Exercise instructions> Below are lines of data. Give the number of them that contain the string "bestsport", and nothing else.

Extracted page text data>

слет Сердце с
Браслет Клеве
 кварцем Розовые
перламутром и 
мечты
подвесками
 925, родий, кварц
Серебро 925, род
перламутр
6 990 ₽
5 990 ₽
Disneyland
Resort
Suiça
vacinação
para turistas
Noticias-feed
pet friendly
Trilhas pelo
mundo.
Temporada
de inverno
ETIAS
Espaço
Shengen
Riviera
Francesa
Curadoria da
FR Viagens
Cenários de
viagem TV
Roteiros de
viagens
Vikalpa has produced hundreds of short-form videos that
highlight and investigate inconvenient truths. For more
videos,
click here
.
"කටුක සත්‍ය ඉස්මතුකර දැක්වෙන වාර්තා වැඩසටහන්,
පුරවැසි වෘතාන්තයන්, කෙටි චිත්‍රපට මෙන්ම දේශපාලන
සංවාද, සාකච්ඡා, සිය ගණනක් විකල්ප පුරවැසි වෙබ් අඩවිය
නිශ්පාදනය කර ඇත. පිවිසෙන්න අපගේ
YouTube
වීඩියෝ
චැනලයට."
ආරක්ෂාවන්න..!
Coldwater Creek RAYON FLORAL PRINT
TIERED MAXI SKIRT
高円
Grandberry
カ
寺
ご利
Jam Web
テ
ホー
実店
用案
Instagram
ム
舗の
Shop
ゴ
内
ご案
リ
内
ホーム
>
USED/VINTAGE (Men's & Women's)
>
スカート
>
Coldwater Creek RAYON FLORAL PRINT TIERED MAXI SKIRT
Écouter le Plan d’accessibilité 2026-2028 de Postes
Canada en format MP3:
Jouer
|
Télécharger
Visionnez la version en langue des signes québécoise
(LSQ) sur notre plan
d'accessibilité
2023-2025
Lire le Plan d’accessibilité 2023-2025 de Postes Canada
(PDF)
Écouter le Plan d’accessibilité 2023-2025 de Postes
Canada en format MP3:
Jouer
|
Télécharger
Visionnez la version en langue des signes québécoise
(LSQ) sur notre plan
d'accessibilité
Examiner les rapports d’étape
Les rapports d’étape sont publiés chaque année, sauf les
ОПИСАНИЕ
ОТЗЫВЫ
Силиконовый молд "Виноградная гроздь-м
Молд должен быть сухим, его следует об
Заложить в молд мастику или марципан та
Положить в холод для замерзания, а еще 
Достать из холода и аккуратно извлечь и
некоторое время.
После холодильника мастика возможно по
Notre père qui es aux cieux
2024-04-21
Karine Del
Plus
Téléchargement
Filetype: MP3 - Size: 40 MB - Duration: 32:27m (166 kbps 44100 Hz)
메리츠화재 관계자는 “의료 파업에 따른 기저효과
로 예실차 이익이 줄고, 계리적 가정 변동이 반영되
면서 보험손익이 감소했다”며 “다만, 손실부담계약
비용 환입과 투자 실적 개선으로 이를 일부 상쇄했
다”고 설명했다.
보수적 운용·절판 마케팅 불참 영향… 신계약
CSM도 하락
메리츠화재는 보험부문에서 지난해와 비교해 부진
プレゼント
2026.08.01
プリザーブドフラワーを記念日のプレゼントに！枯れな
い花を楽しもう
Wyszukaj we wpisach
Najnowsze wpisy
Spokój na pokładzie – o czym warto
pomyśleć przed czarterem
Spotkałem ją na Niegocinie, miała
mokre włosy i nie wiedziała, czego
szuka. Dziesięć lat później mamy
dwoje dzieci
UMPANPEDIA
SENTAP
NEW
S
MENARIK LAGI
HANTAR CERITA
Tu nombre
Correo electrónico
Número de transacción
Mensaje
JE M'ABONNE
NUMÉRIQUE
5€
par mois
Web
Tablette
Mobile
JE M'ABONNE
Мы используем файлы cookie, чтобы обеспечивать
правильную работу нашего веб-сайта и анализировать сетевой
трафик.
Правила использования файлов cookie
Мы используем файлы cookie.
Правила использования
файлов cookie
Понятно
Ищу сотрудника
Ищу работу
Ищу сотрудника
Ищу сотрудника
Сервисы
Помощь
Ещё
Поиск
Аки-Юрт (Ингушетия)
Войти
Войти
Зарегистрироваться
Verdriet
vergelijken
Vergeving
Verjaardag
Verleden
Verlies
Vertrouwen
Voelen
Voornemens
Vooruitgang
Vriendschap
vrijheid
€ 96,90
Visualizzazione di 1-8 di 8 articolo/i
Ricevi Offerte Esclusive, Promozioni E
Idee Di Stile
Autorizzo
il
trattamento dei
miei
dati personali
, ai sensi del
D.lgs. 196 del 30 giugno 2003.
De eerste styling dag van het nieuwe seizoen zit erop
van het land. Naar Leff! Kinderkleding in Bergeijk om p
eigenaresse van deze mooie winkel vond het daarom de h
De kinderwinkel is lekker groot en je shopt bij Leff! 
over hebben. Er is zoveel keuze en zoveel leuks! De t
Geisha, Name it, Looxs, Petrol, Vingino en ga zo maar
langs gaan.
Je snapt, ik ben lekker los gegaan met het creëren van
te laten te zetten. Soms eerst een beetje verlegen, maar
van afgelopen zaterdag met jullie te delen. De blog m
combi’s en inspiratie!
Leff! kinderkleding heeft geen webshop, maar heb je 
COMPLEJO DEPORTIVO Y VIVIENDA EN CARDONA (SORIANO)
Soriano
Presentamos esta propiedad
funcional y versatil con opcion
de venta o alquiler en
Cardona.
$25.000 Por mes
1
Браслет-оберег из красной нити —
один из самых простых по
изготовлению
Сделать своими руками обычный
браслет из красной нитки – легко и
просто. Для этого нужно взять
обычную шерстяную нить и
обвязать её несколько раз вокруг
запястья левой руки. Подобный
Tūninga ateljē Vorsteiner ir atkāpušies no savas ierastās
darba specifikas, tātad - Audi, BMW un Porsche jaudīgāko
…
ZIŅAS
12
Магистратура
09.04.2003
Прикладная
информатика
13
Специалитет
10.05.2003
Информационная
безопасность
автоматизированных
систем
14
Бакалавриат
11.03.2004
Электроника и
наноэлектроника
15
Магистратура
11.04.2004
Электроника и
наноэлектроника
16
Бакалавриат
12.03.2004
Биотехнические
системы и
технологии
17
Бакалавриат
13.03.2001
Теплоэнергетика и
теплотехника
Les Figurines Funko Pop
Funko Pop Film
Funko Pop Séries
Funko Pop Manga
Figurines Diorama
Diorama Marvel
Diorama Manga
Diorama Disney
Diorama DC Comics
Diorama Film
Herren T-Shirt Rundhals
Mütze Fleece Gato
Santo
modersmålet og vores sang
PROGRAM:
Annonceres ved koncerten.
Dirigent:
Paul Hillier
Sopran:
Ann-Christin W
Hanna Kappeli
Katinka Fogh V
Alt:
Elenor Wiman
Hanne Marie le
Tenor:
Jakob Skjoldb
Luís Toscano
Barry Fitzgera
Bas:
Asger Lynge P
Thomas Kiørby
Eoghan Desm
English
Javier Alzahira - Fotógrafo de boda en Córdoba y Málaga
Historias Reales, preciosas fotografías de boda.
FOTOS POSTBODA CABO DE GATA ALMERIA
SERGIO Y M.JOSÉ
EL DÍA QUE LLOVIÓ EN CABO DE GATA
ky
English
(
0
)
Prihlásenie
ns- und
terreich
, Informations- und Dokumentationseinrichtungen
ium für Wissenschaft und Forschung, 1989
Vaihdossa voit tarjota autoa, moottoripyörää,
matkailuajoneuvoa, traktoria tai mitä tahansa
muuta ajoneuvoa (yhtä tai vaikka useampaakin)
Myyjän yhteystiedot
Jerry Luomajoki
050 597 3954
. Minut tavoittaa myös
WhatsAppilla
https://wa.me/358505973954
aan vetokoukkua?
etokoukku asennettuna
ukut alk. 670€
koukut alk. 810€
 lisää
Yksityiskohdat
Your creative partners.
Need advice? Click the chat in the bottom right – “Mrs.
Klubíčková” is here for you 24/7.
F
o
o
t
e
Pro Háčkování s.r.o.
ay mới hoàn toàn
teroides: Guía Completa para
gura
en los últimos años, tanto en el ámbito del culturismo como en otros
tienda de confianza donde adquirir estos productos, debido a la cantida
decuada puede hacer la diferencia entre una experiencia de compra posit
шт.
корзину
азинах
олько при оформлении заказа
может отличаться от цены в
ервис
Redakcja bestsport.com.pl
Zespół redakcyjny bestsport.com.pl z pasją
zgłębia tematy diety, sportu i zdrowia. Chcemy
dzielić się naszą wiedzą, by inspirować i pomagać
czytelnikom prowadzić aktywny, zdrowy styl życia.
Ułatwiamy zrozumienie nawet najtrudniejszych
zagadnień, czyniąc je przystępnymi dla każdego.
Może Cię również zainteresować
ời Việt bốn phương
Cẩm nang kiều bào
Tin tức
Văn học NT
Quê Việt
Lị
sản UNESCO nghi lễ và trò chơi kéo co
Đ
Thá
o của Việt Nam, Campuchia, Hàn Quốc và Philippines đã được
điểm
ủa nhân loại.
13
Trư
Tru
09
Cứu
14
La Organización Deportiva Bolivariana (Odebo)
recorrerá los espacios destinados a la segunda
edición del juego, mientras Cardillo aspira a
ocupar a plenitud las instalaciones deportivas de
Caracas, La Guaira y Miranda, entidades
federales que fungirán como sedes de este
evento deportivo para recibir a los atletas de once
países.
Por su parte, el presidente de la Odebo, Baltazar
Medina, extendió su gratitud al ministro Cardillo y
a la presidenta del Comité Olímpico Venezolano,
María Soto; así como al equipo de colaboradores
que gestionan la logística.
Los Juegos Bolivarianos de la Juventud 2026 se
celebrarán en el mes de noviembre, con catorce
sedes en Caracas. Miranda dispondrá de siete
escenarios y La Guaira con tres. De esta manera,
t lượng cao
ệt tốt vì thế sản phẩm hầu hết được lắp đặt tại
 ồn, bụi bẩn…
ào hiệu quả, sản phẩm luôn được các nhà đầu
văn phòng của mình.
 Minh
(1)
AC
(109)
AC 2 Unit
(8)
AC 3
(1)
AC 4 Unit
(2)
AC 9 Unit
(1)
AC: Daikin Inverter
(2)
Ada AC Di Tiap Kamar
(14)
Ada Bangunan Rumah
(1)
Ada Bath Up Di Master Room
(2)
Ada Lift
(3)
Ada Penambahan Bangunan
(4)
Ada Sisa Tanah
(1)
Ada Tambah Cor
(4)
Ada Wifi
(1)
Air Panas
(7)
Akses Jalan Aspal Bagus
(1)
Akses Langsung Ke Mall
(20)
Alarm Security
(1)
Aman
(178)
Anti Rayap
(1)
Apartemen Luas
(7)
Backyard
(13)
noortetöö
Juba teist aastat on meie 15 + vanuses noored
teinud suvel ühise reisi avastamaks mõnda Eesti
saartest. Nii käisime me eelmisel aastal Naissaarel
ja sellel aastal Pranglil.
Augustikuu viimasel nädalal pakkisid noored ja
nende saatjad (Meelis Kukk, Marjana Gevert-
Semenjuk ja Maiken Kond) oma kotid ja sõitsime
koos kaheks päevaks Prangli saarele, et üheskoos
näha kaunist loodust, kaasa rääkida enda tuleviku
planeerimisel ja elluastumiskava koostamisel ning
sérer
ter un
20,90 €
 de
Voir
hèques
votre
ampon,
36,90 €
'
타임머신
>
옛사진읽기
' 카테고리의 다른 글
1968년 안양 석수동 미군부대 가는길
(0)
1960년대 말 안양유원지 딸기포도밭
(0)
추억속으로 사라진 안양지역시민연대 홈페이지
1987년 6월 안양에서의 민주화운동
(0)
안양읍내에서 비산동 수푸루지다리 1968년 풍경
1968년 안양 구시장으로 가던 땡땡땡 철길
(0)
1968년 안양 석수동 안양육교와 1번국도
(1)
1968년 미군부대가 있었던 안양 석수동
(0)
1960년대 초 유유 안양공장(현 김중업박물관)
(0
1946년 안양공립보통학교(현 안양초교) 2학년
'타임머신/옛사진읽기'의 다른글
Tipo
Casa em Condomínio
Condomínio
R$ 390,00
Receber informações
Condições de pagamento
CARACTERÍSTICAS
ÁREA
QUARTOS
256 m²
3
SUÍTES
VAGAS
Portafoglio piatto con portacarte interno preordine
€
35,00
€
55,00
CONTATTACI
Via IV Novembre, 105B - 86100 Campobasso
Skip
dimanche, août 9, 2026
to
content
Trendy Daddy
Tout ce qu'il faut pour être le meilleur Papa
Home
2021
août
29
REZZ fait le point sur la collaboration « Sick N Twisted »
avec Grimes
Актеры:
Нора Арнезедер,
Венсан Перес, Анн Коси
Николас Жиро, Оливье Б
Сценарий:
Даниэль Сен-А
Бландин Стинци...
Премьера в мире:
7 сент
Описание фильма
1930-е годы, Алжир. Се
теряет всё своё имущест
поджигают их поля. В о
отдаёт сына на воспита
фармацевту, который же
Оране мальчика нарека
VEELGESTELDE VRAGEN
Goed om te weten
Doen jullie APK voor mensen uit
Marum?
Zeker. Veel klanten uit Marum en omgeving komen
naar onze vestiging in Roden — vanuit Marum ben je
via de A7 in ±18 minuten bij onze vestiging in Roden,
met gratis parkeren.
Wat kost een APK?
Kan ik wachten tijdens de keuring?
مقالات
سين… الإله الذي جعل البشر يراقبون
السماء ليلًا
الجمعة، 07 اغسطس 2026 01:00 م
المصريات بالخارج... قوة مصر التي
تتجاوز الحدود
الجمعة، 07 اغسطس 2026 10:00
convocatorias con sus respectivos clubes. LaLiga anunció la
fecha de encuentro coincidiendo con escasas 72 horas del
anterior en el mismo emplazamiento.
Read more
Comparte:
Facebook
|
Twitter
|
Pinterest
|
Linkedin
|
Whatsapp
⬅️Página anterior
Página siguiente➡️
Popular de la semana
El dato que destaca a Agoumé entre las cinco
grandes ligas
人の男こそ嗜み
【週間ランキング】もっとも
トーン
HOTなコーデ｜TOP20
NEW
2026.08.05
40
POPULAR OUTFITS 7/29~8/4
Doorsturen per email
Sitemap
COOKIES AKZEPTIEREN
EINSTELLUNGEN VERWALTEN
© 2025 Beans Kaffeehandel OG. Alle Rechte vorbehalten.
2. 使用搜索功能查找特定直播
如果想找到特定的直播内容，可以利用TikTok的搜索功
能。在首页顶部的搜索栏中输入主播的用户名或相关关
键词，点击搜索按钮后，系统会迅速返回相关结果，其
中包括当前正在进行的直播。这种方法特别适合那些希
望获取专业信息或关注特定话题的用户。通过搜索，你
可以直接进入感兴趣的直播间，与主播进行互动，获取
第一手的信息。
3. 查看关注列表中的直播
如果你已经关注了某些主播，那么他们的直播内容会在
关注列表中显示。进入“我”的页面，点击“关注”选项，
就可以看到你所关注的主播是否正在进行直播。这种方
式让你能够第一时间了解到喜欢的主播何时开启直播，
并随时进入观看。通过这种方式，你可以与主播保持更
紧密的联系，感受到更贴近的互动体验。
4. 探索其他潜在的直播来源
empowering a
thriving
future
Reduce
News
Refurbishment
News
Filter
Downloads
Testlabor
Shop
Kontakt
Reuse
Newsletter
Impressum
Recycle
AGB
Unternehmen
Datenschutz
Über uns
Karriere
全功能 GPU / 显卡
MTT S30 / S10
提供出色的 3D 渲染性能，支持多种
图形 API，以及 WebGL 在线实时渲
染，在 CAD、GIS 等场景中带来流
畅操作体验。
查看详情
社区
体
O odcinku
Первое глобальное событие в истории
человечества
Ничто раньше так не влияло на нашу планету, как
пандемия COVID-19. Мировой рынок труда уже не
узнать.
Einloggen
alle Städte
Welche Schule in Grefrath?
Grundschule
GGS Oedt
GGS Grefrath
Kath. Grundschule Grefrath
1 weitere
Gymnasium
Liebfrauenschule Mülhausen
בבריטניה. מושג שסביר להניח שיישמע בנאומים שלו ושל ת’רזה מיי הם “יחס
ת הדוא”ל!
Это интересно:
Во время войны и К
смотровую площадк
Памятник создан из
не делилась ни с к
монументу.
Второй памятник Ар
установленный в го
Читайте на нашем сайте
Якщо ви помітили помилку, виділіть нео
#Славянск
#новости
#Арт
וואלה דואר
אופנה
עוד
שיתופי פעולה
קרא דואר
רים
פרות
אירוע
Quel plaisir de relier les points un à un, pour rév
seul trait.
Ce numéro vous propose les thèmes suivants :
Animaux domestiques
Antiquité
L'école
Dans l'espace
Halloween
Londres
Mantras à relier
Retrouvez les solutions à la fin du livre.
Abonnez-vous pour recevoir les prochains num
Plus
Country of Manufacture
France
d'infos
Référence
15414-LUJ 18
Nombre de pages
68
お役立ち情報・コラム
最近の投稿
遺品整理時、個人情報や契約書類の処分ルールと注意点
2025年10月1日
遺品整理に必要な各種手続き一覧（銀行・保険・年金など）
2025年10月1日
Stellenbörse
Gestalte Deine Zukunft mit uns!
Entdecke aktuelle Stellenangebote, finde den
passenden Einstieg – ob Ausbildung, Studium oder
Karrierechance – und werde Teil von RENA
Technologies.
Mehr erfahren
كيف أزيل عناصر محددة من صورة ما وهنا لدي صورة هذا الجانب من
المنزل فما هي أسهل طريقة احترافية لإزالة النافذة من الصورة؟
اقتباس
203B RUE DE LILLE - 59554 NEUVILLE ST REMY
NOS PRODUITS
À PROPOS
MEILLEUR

Result for this exercise> 2